Da mesma forma, vale a pena enunciar também essas estratégias básicas que costumam ser usadas para enfrentar e curar a nossa ferida primal. Seriam as seguintes:
Tomar consciência de nossas emoções latentes e lhes dar nomes.
Dizer em voz alta as nossas necessidades não satisfeitas (afeto, apoio, falta de proteção, proximidade empática…) Devemos ‘legitimizar’ essas necessidades, e não as reprimir.
Refletir sobre a solidão que sentimos na infância. Faremos isso sem medo, sem raiva ou vergonha. Há quem evite pensar no vazio experimentado durante a infância, quem prefere não olhar para aqueles anos de sofrimento porque sente dor e desconforto. Devemos trazer esse eu ferido para a luz, aquela parte de nós mesmos ainda cheia de raiva porque não sentiu afeto e segurança suficientes.
Entenda que nada foi responsabilidade sua. A vítima não tem culpa de nada.
Permita-se liberar sua tristeza, suas emoções internas. Desabafe.
Comprometa-se consigo mesmo na mudança, seja capaz de se transformar, de se responsabilizar por uma mudança em direção ao bem-estar interior.
Por último, os especialistas no gerenciamento e no enfrentamento da ferida primal e trauma nos recomendam perdoar.
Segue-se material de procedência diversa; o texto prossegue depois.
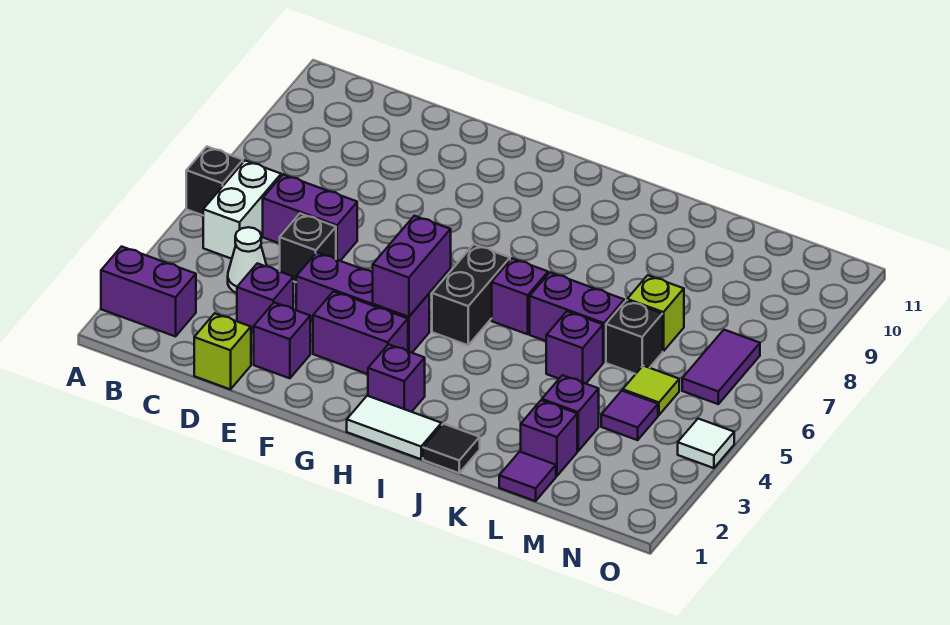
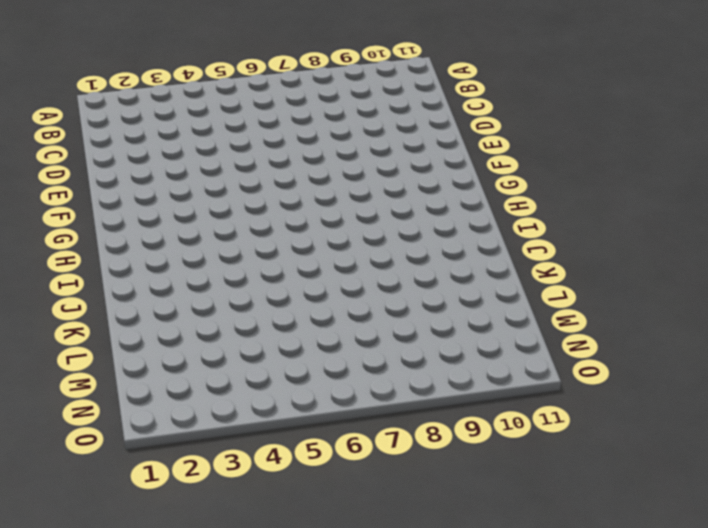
none -> purple brick A2:B2 level 1
none -> black brick A6 level 1
none -> white brick B5:B6 level 1

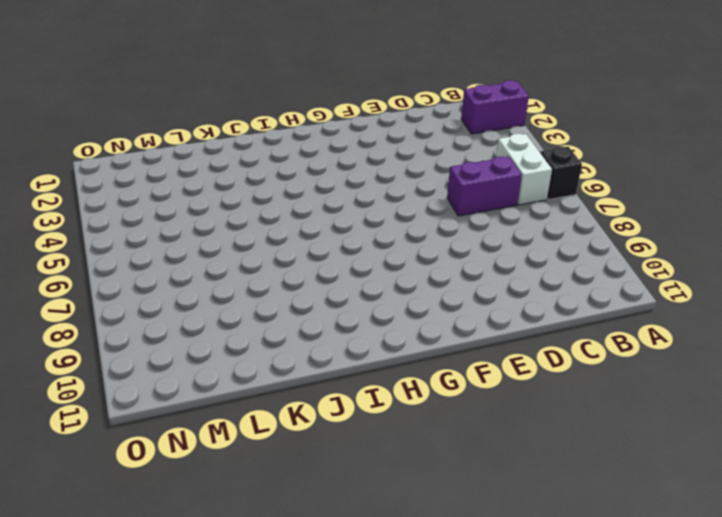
none -> white cone C4 level 1
none -> lime brick D1 level 1
none -> purple brick D3 level 1

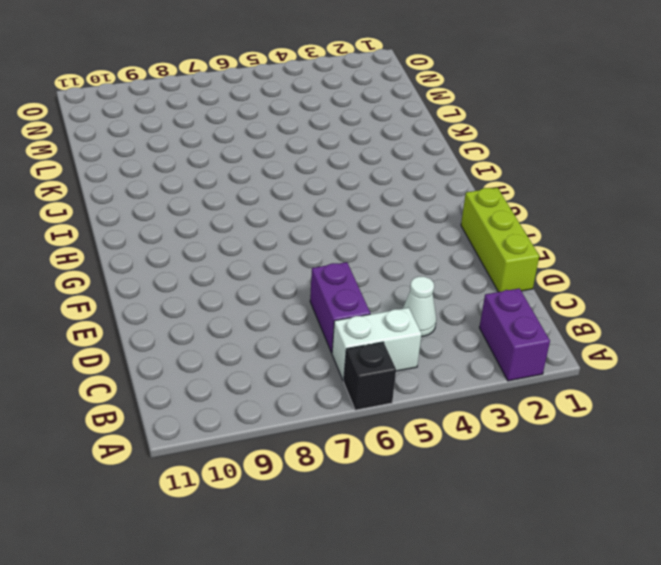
lime brick D1:F1 level 1 -> lime brick D1 level 1
none -> purple brick D3 level 1
none -> black brick D5 level 1
none -> purple brick E2 level 1

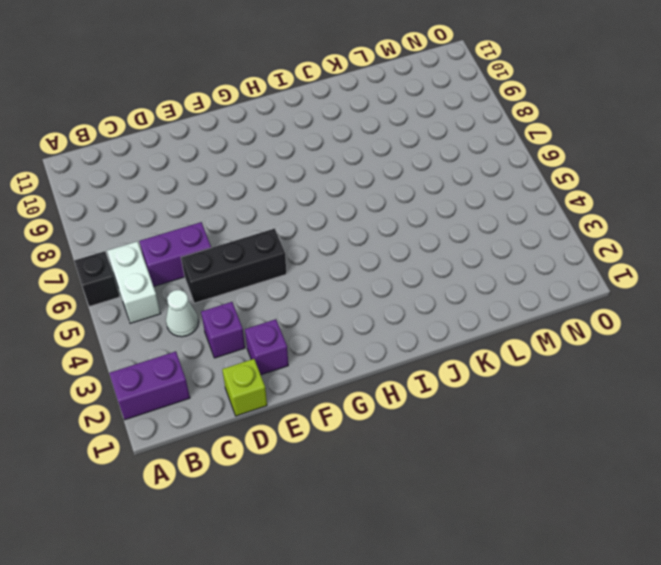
black brick D5:F5 level 1 -> black brick D5 level 1
none -> purple brick E4:G4 level 1
none -> purple brick F3:G3 level 1
none -> white tile H1:I1 level 1

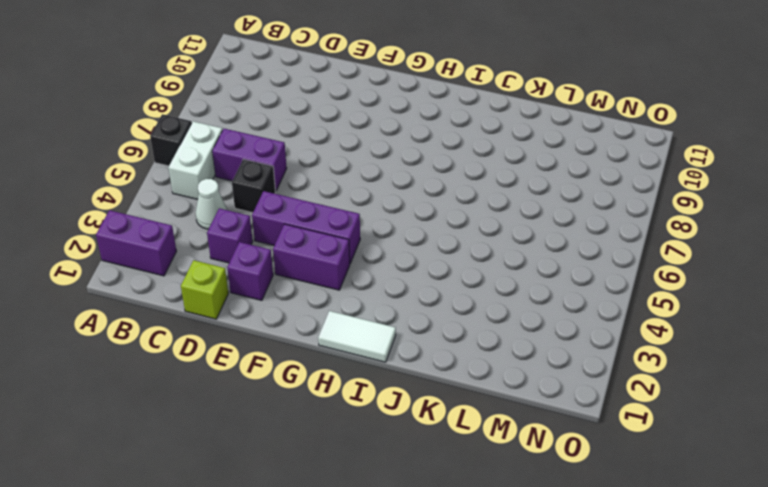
none -> purple brick H2 level 1
none -> black brick H5:H6 level 1
none -> purple brick I6 level 1

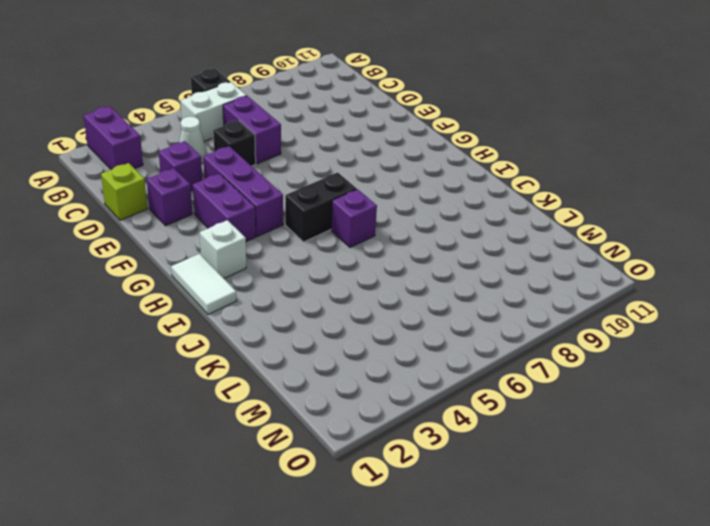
white brick H2 level 1 -> purple brick H2 level 1
none -> black tile J1 level 1
none -> purple brick J6:K6 level 1
none -> purple brick K5 level 1

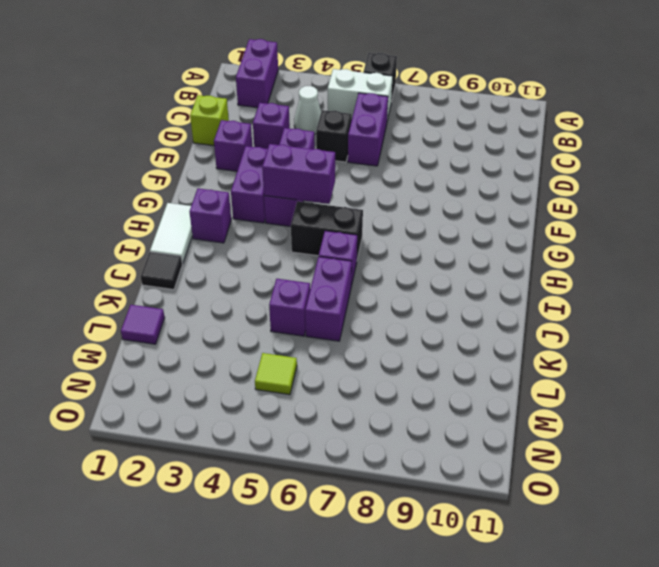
none -> purple brick L2 level 1
none -> purple brick L3 level 1
none -> black brick L6 level 1

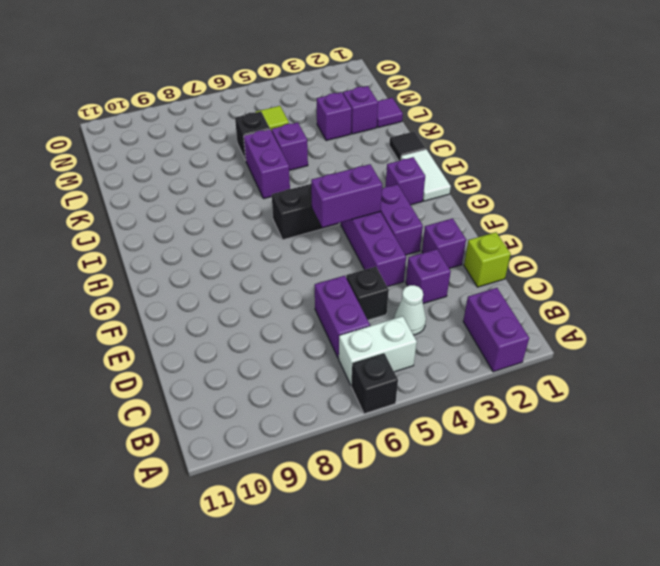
none -> purple brick I6 level 1
none -> lime brick L7 level 1
none -> purple tile M4 level 1

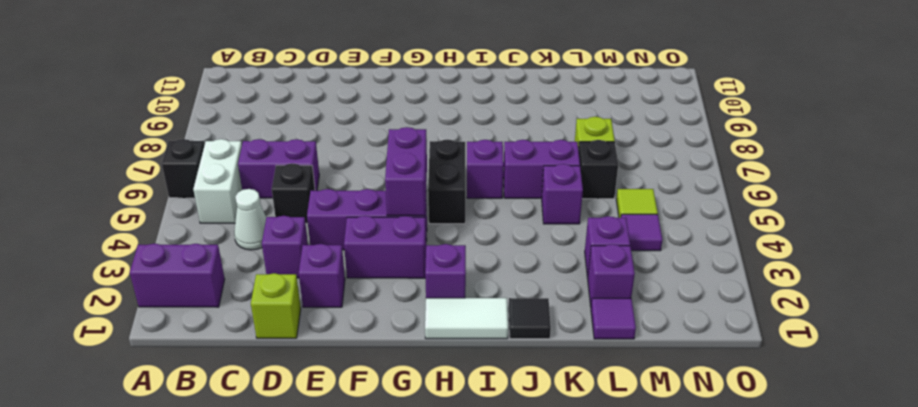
none -> purple tile N6:N7 level 1
none -> white tile O4 level 1

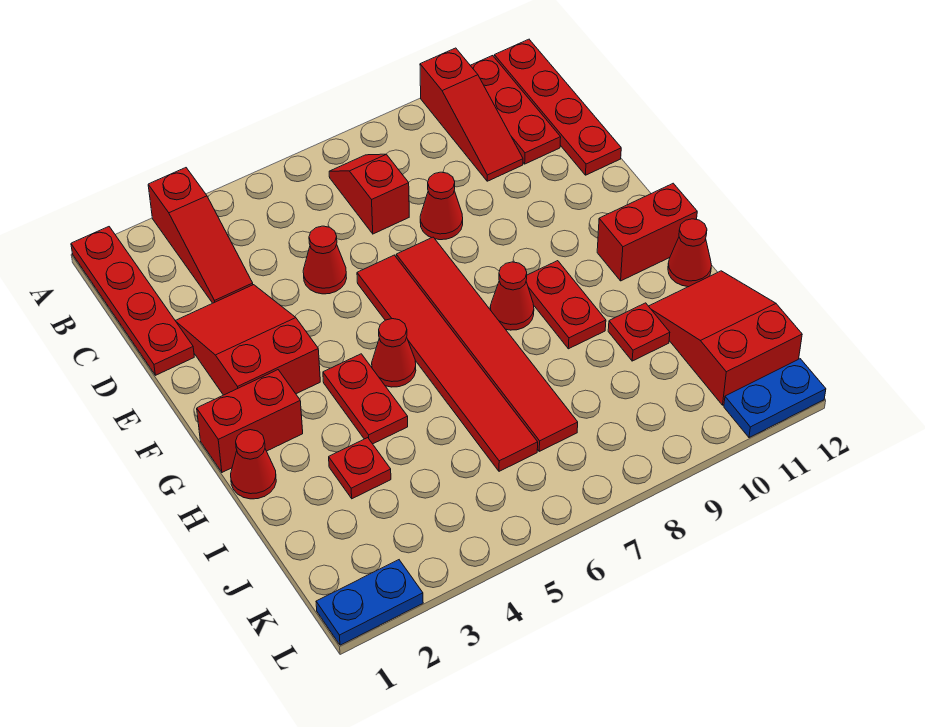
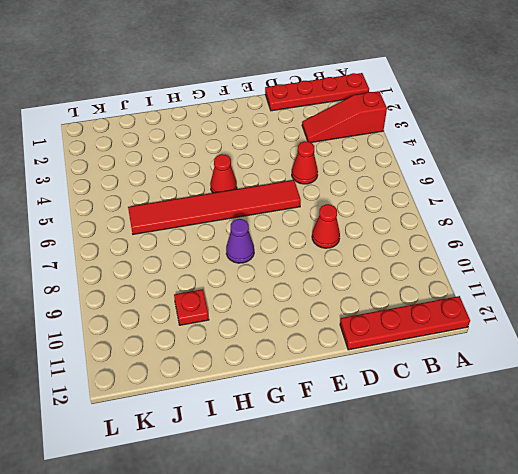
purple cone G8 level 1 -> red cone G8 level 1
none -> red slope A10:C10 level 1 top A
none -> red plate A11:C11 level 1
none -> red slope B7:C7 level 1 top C

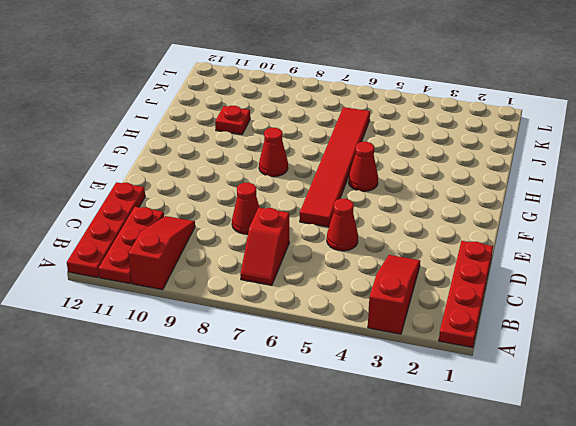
none -> red slope D2:F3 level 1 top F
none -> red tile E7:J7 level 1
none -> red brick G1:G2 level 1

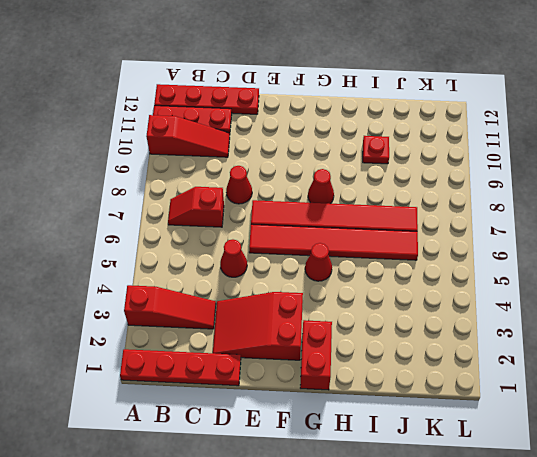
none -> red plate G4:H4 level 1
none -> red plate G9:H9 level 1
none -> red brick G11:G12 level 1

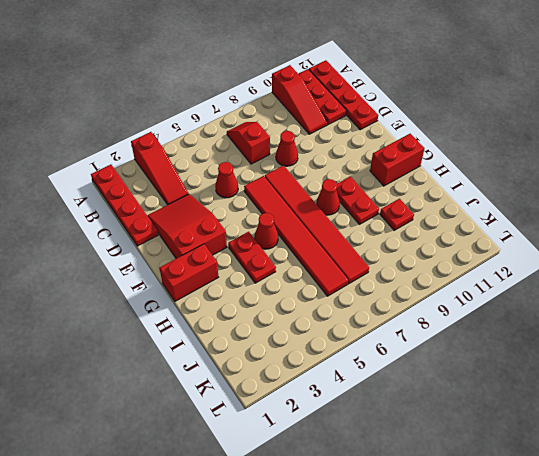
none -> red cone H1 level 1
none -> red cone H12 level 1
none -> red plate I3 level 1

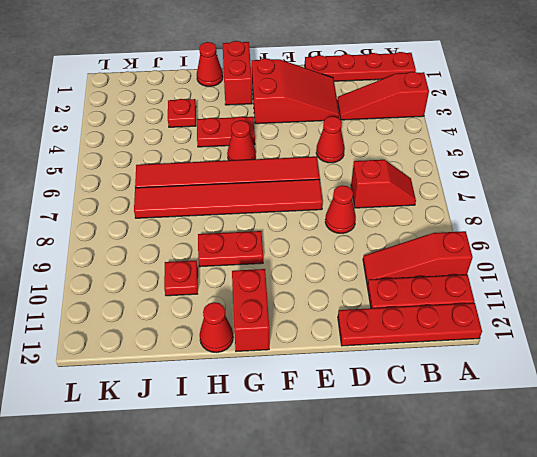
none -> red cone G8 level 1
none -> red slope I11:K12 level 1 top K
none -> blue plate L1:L2 level 1

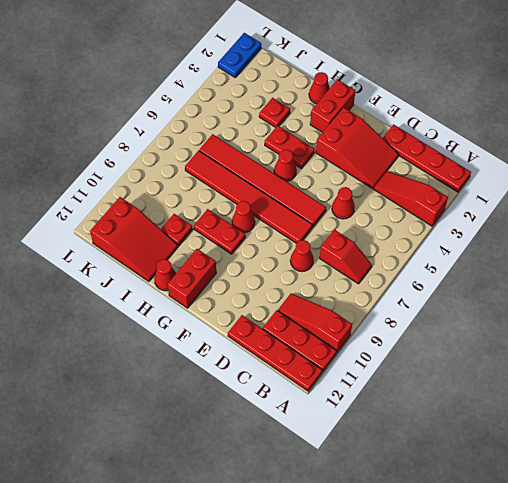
none -> blue plate L11:L12 level 1

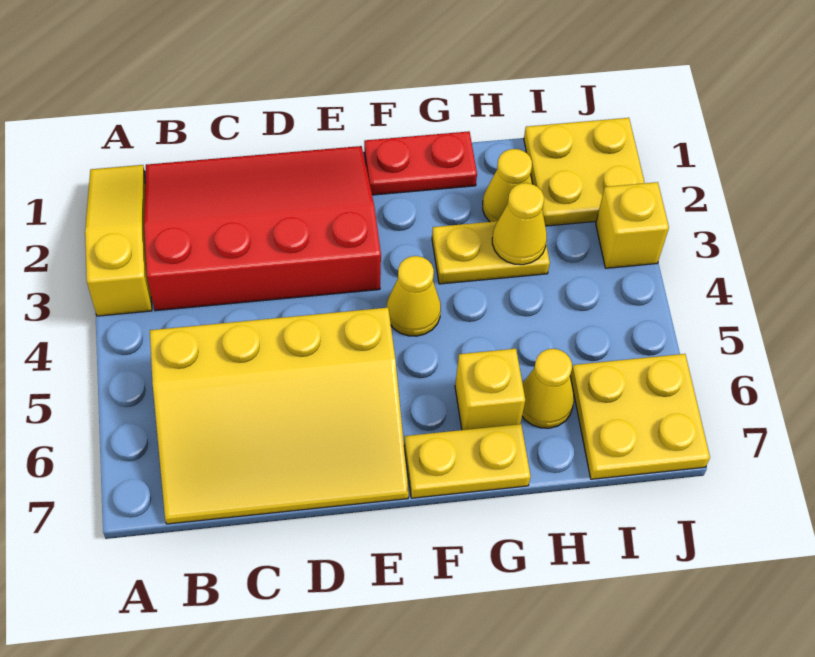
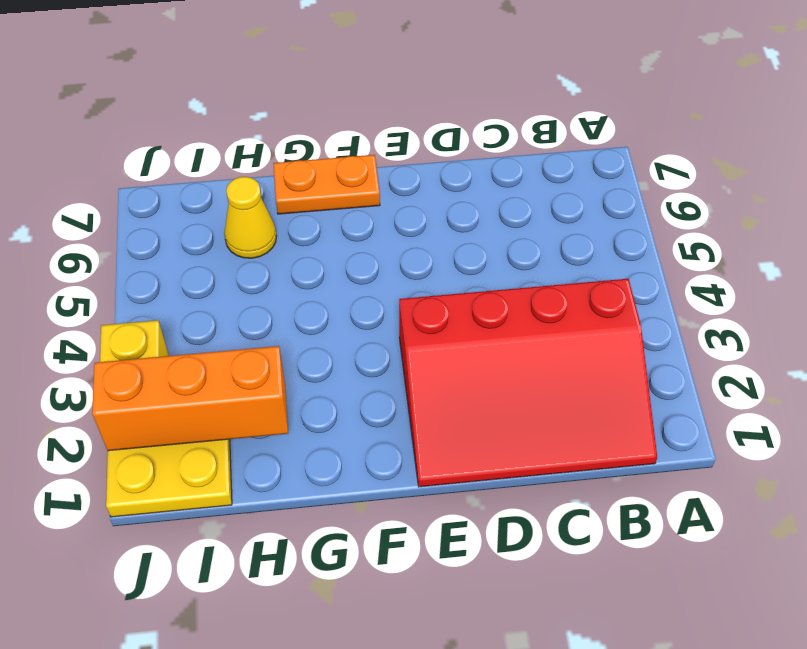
orange plate F7:G7 level 1 -> yellow plate F7:G7 level 1
orange brick H2:J2 level 2 -> none
none -> yellow slope A1:A3 level 1 top 3
none -> yellow slope B5:E7 level 1 top 5
none -> red plate F1:G1 level 1

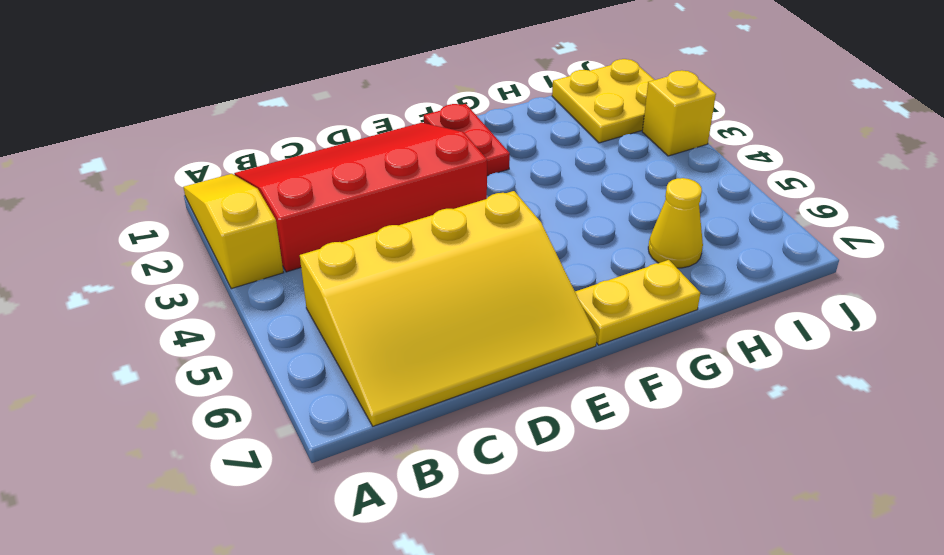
red plate F1:F2 level 1 -> red plate F1:G1 level 1
none -> yellow cone F4 level 1
none -> yellow plate G3:H3 level 1
none -> yellow brick G6 level 1

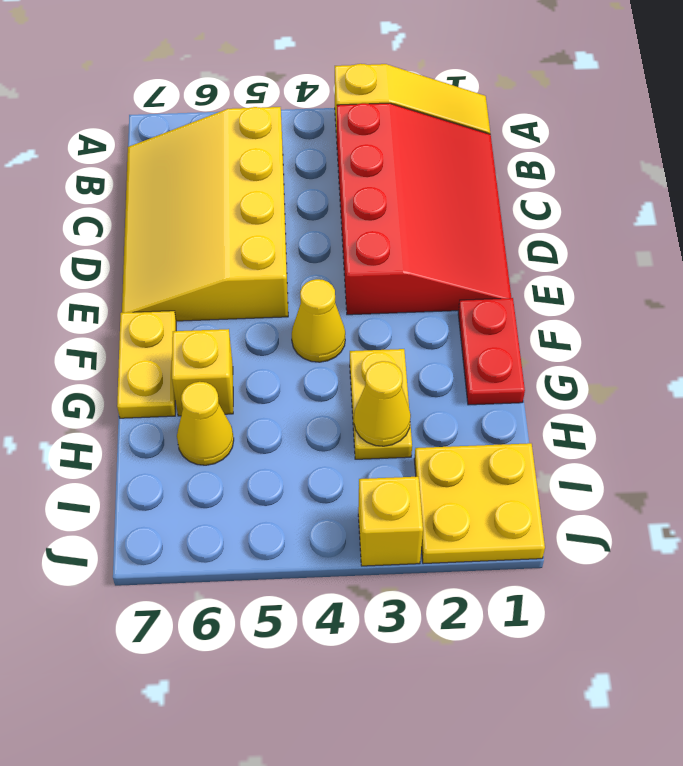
none -> yellow cone H2 level 1
none -> yellow plate I6:J7 level 1

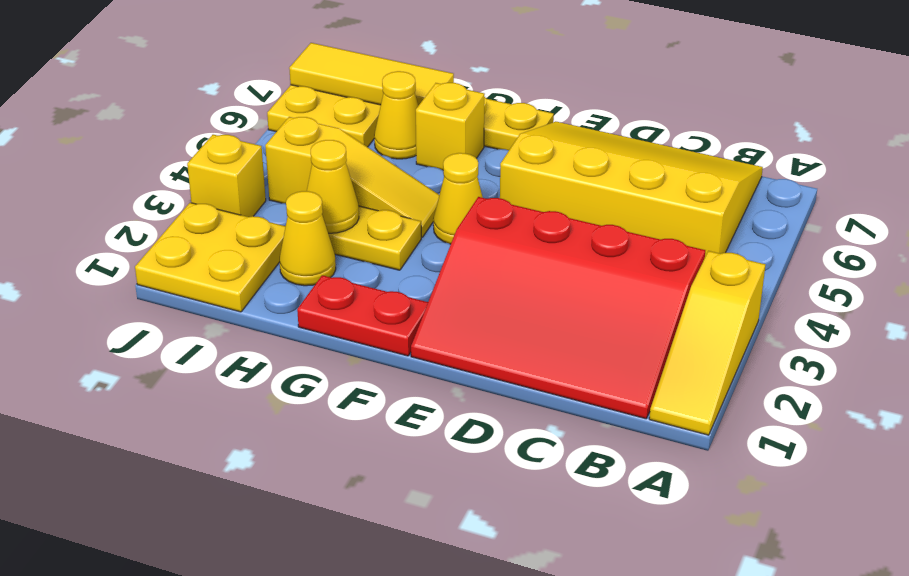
yellow slope G4:I4 level 1 top I -> none
yellow tile H7:J7 level 2 -> none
Conceder o perdão a nossos progenitores não os exime da culpa, mas permite que nós nos libertemos de suas figuras. É aceitar o sucedido, é assumir a realidade de tudo o que sofremos, mas ser capaz de oferecer um perdão que nos permita cortar o laço da dor para avançar muito mais rápido. Livres de dor, de raiva e das recordações do passado.
Vamos pensar nisso. O tema da ferida primal suscita sem dúvida um grande interesse e vale a pena compreender essa complexa realidade psicológica.